There are an introductory course and four others covering different aspects of deep learning — four 90-minute courses daily Nov. 25–29, and two Nov. 30. Participants will be expected to bring a laptop and write code.

“We will give them most of the code, but we have intentionally introduced some bugs to see if they can find them and if they really understand what’s going on,” Dr. Erickson says. “That is definitely a hands-on course, and the intent is to give them enough experience with deep learning that they can go home and have essentially a good starter set where they can start to do some of this work at home.”

The advances in AI and machine learning are not unlike the emergence decades ago of VisiCalc, a predecessor to Excel spreadsheets, Dr. Erickson says. He adds that people at the time assumed accountants would no longer have a use — and the profession itself would no longer exist.
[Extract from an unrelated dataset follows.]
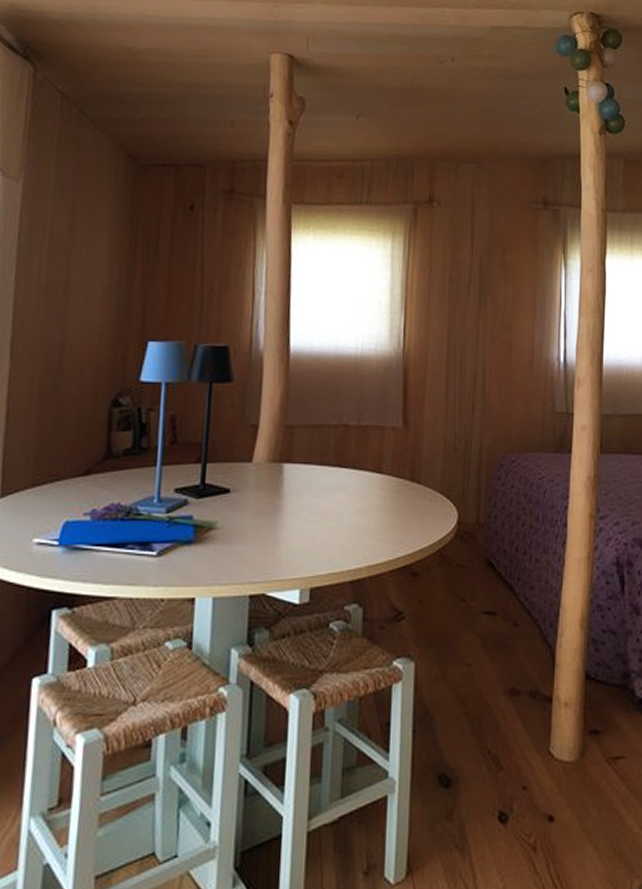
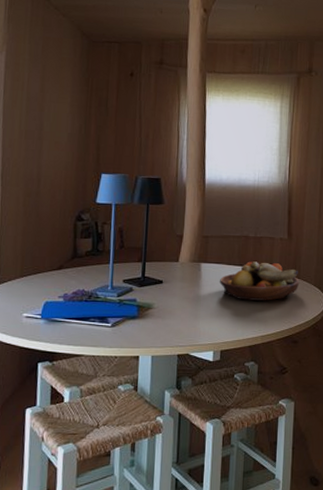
fruit bowl: none [309,460,421,516] -> present [220,261,300,301]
“There are more accountants today than back in 1978 when VisiCalc came out, and they get paid better, even accounting for inflation, than when VisiCalc came out,” he says. And as with VisiCalc, artificial intelligence will take over the “mundane, adding-machine-type work that we do in radiology” and leave the roles that cannot be automated to the humans.

“I think ultimately we still want a human with their hands on the medical “steering wheel,” just like with self-driving cars,” Dr. Erickson says. “I think that this is why it would be unwise for a radiologist to say, ‘AI doesn’t matter.’ I think it will change what we do but I think that if we remain engaged it will actually make the practice of radiology a lot better and a lot more interesting.”